(Data excerpts)
++++++++++++++++++++

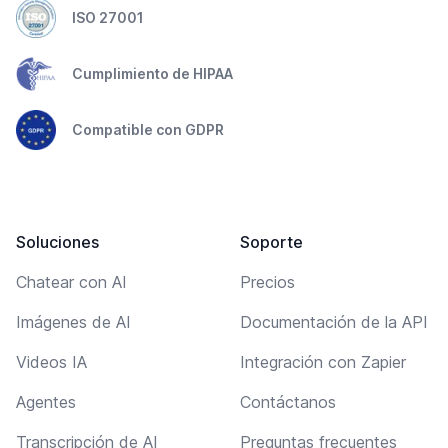
ISO 27001
Cumplimiento de HIPAA
Compatible con GDPR
Soluciones
Soporte
Chatear con AI
Precios
Imágenes de AI
Documentación de la API
Videos IA
Integración con Zapier
Agentes
Contáctanos
Transcripción de AI
Preguntas frecuentes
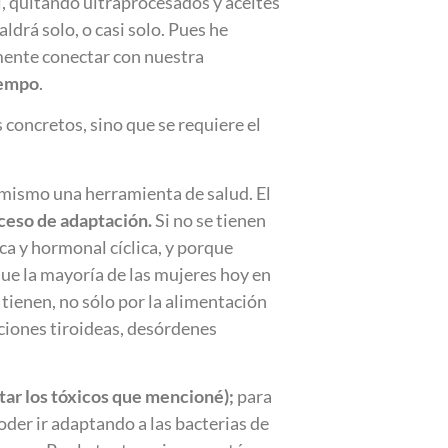
 quitando ultraprocesados y aceites
drá solo, o casi solo. Pues he
mente conectar con nuestra
iempo
.
 concretos, sino que se requiere el
í mismo una herramienta de salud. El
ceso de adaptación.
Si no se tienen
ca y hormonal cíclica, y porque
que la mayoría de las mujeres hoy en
 tienen, no sólo por la alimentación
ciones tiroideas, desórdenes
tar los tóxicos que mencioné);
para
der ir adaptando a las bacterias de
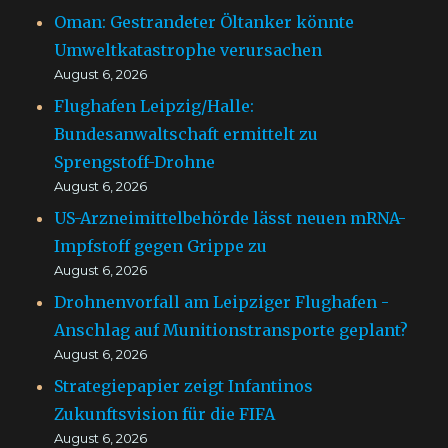
Oman: Gestrandeter Öltanker könnte
Umweltkatastrophe verursachen
August 6, 2026
Flughafen Leipzig/Halle:
Bundesanwaltschaft ermittelt zu
Sprengstoff-Drohne
August 6, 2026
US-Arzneimittelbehörde lässt neuen mRNA-
Impfstoff gegen Grippe zu
August 6, 2026
Drohnenvorfall am Leipziger Flughafen -
Anschlag auf Munitionstransporte geplant?
August 6, 2026
Strategiepapier zeigt Infantinos
Zukunftsvision für die FIFA
August 6, 2026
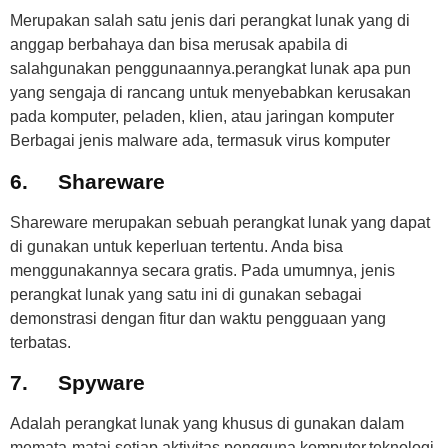
Merupakan salah satu jenis dari perangkat lunak yang di
anggap berbahaya dan bisa merusak apabila di
salahgunakan penggunaannya.perangkat lunak apa pun
yang sengaja di rancang untuk menyebabkan kerusakan
pada komputer, peladen, klien, atau jaringan komputer
Berbagai jenis malware ada, termasuk virus komputer
6.
Shareware
Shareware merupakan sebuah perangkat lunak yang dapat
di gunakan untuk keperluan tertentu. Anda bisa
menggunakannya secara gratis. Pada umumnya, jenis
perangkat lunak yang satu ini di gunakan sebagai
demonstrasi dengan fitur dan waktu pengguaan yang
terbatas.
7.
Spyware
Adalah perangkat lunak yang khusus di gunakan dalam
memata-matai setiap aktivitas pengguna komputer.teknologi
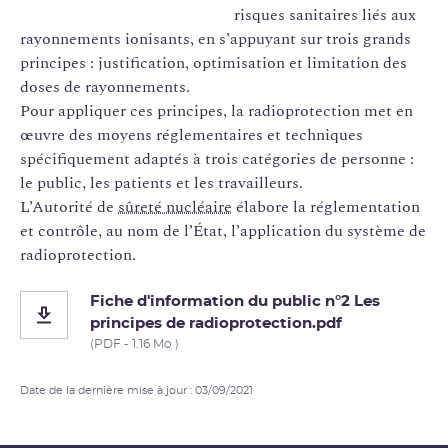
risques sanitaires liés aux
rayonnements ionisants, en s’appuyant sur trois grands
principes : justification, optimisation et limitation des
doses de rayonnements.
Pour appliquer ces principes, la radioprotection met en
œuvre des moyens réglementaires et techniques
spécifiquement adaptés à trois catégories de personne :
le public, les patients et les travailleurs.
L’Autorité de
sûreté nucléaire
élabore la réglementation
et contrôle, au nom de l’État, l’application du système de
radioprotection.
Fiche d'information du public n°2 Les
principes de radioprotection.pdf
(PDF - 1.16 Mo )
Date de la dernière mise à jour : 03/09/2021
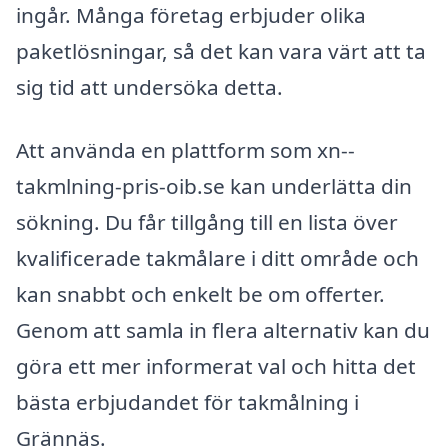
ingår. Många företag erbjuder olika
paketlösningar, så det kan vara värt att ta
sig tid att undersöka detta.
Att använda en plattform som xn--
takmlning-pris-oib.se kan underlätta din
sökning. Du får tillgång till en lista över
kvalificerade takmålare i ditt område och
kan snabbt och enkelt be om offerter.
Genom att samla in flera alternativ kan du
göra ett mer informerat val och hitta det
bästa erbjudandet för takmålning i
Grännäs.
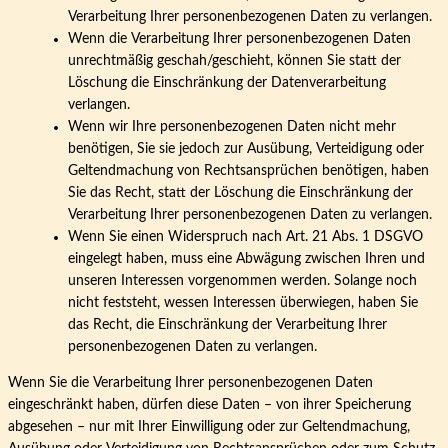
Verarbeitung Ihrer personenbezogenen Daten zu verlangen.
Wenn die Verarbeitung Ihrer personenbezogenen Daten
unrechtmäßig geschah/geschieht, können Sie statt der
Löschung die Einschränkung der Datenverarbeitung
verlangen.
Wenn wir Ihre personenbezogenen Daten nicht mehr
benötigen, Sie sie jedoch zur Ausübung, Verteidigung oder
Geltendmachung von Rechtsansprüchen benötigen, haben
Sie das Recht, statt der Löschung die Einschränkung der
Verarbeitung Ihrer personenbezogenen Daten zu verlangen.
Wenn Sie einen Widerspruch nach Art. 21 Abs. 1 DSGVO
eingelegt haben, muss eine Abwägung zwischen Ihren und
unseren Interessen vorgenommen werden. Solange noch
nicht feststeht, wessen Interessen überwiegen, haben Sie
das Recht, die Einschränkung der Verarbeitung Ihrer
personenbezogenen Daten zu verlangen.
Wenn Sie die Verarbeitung Ihrer personenbezogenen Daten
eingeschränkt haben, dürfen diese Daten – von ihrer Speicherung
abgesehen – nur mit Ihrer Einwilligung oder zur Geltendmachung,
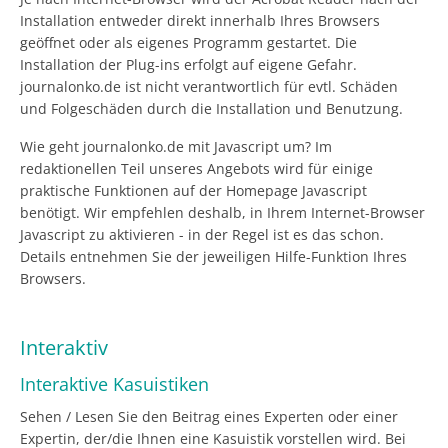
Installation entweder direkt innerhalb Ihres Browsers
geöffnet oder als eigenes Programm gestartet. Die
Installation der Plug-ins erfolgt auf eigene Gefahr.
journalonko.de ist nicht verantwortlich für evtl. Schäden
und Folgeschäden durch die Installation und Benutzung.
Wie geht journalonko.de mit Javascript um? Im
redaktionellen Teil unseres Angebots wird für einige
praktische Funktionen auf der Homepage Javascript
benötigt. Wir empfehlen deshalb, in Ihrem Internet-Browser
Javascript zu aktivieren - in der Regel ist es das schon.
Details entnehmen Sie der jeweiligen Hilfe-Funktion Ihres
Browsers.
Interaktiv
Interaktive Kasuistiken
Sehen / Lesen Sie den Beitrag eines Experten oder einer
Expertin, der/die Ihnen eine Kasuistik vorstellen wird. Bei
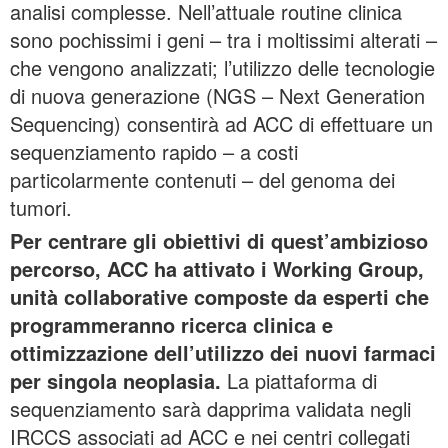
analisi complesse. Nell’attuale routine clinica
sono pochissimi i geni – tra i moltissimi alterati –
che vengono analizzati; l’utilizzo delle tecnologie
di nuova generazione (NGS – Next Generation
Sequencing) consentirà ad ACC di effettuare un
sequenziamento rapido – a costi
particolarmente contenuti – del genoma dei
tumori.
Per centrare gli obiettivi di quest’ambizioso
percorso, ACC ha attivato i Working Group,
unità collaborative composte da esperti che
programmeranno ricerca clinica e
ottimizzazione dell’utilizzo dei nuovi farmaci
per singola neoplasia.
La piattaforma di
sequenziamento sarà dapprima validata negli
IRCCS associati ad ACC e nei centri collegati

++++++++++++++++++++

Work item: Would you please restate the records word for word, excluding any images?

Result:
ISO 27001
Cumplimiento de HIPAA
Compatible con GDPR
Soluciones
Soporte
Chatear con AI
Precios
Imágenes de AI
Documentación de la API
Videos IA
Integración con Zapier
Agentes
Contáctanos
Transcripción de AI
Preguntas frecuentes
 quitando ultraprocesados y aceites
drá solo, o casi solo. Pues he
mente conectar con nuestra
iempo
.
 concretos, sino que se requiere el
í mismo una herramienta de salud. El
ceso de adaptación.
Si no se tienen
ca y hormonal cíclica, y porque
que la mayoría de las mujeres hoy en
 tienen, no sólo por la alimentación
ciones tiroideas, desórdenes
tar los tóxicos que mencioné);
para
der ir adaptando a las bacterias de
Oman: Gestrandeter Öltanker könnte
Umweltkatastrophe verursachen
August 6, 2026
Flughafen Leipzig/Halle:
Bundesanwaltschaft ermittelt zu
Sprengstoff-Drohne
August 6, 2026
US-Arzneimittelbehörde lässt neuen mRNA-
Impfstoff gegen Grippe zu
August 6, 2026
Drohnenvorfall am Leipziger Flughafen -
Anschlag auf Munitionstransporte geplant?
August 6, 2026
Strategiepapier zeigt Infantinos
Zukunftsvision für die FIFA
August 6, 2026
Merupakan salah satu jenis dari perangkat lunak yang di
anggap berbahaya dan bisa merusak apabila di
salahgunakan penggunaannya.perangkat lunak apa pun
yang sengaja di rancang untuk menyebabkan kerusakan
pada komputer, peladen, klien, atau jaringan komputer
Berbagai jenis malware ada, termasuk virus komputer
6.
Shareware
Shareware merupakan sebuah perangkat lunak yang dapat
di gunakan untuk keperluan tertentu. Anda bisa
menggunakannya secara gratis. Pada umumnya, jenis
perangkat lunak yang satu ini di gunakan sebagai
demonstrasi dengan fitur dan waktu pengguaan yang
terbatas.
7.
Spyware
Adalah perangkat lunak yang khusus di gunakan dalam
memata-matai setiap aktivitas pengguna komputer.teknologi
risques sanitaires liés aux
rayonnements ionisants, en s’appuyant sur trois grands
principes : justification, optimisation et limitation des
doses de rayonnements.
Pour appliquer ces principes, la radioprotection met en
œuvre des moyens réglementaires et techniques
spécifiquement adaptés à trois catégories de personne :
le public, les patients et les travailleurs.
L’Autorité de
sûreté nucléaire
élabore la réglementation
et contrôle, au nom de l’État, l’application du système de
radioprotection.
Fiche d'information du public n°2 Les
principes de radioprotection.pdf
(PDF - 1.16 Mo )
Date de la dernière mise à jour : 03/09/2021
ingår. Många företag erbjuder olika
paketlösningar, så det kan vara värt att ta
sig tid att undersöka detta.
Att använda en plattform som xn--
takmlning-pris-oib.se kan underlätta din
sökning. Du får tillgång till en lista över
kvalificerade takmålare i ditt område och
kan snabbt och enkelt be om offerter.
Genom att samla in flera alternativ kan du
göra ett mer informerat val och hitta det
bästa erbjudandet för takmålning i
Grännäs.
Verarbeitung Ihrer personenbezogenen Daten zu verlangen.
Wenn die Verarbeitung Ihrer personenbezogenen Daten
unrechtmäßig geschah/geschieht, können Sie statt der
Löschung die Einschränkung der Datenverarbeitung
verlangen.
Wenn wir Ihre personenbezogenen Daten nicht mehr
benötigen, Sie sie jedoch zur Ausübung, Verteidigung oder
Geltendmachung von Rechtsansprüchen benötigen, haben
Sie das Recht, statt der Löschung die Einschränkung der
Verarbeitung Ihrer personenbezogenen Daten zu verlangen.
Wenn Sie einen Widerspruch nach Art. 21 Abs. 1 DSGVO
eingelegt haben, muss eine Abwägung zwischen Ihren und
unseren Interessen vorgenommen werden. Solange noch
nicht feststeht, wessen Interessen überwiegen, haben Sie
das Recht, die Einschränkung der Verarbeitung Ihrer
personenbezogenen Daten zu verlangen.
Wenn Sie die Verarbeitung Ihrer personenbezogenen Daten
eingeschränkt haben, dürfen diese Daten – von ihrer Speicherung
abgesehen – nur mit Ihrer Einwilligung oder zur Geltendmachung,
Installation entweder direkt innerhalb Ihres Browsers
geöffnet oder als eigenes Programm gestartet. Die
Installation der Plug-ins erfolgt auf eigene Gefahr.
journalonko.de ist nicht verantwortlich für evtl. Schäden
und Folgeschäden durch die Installation und Benutzung.
Wie geht journalonko.de mit Javascript um? Im
redaktionellen Teil unseres Angebots wird für einige
praktische Funktionen auf der Homepage Javascript
benötigt. Wir empfehlen deshalb, in Ihrem Internet-Browser
Javascript zu aktivieren - in der Regel ist es das schon.
Details entnehmen Sie der jeweiligen Hilfe-Funktion Ihres
Browsers.
Interaktiv
Interaktive Kasuistiken
Sehen / Lesen Sie den Beitrag eines Experten oder einer
Expertin, der/die Ihnen eine Kasuistik vorstellen wird. Bei
analisi complesse. Nell’attuale routine clinica
sono pochissimi i geni – tra i moltissimi alterati –
che vengono analizzati; l’utilizzo delle tecnologie
di nuova generazione (NGS – Next Generation
Sequencing) consentirà ad ACC di effettuare un
sequenziamento rapido – a costi
particolarmente contenuti – del genoma dei
tumori.
Per centrare gli obiettivi di quest’ambizioso
percorso, ACC ha attivato i Working Group,
unità collaborative composte da esperti che
programmeranno ricerca clinica e
ottimizzazione dell’utilizzo dei nuovi farmaci
per singola neoplasia.
La piattaforma di
sequenziamento sarà dapprima validata negli
IRCCS associati ad ACC e nei centri collegati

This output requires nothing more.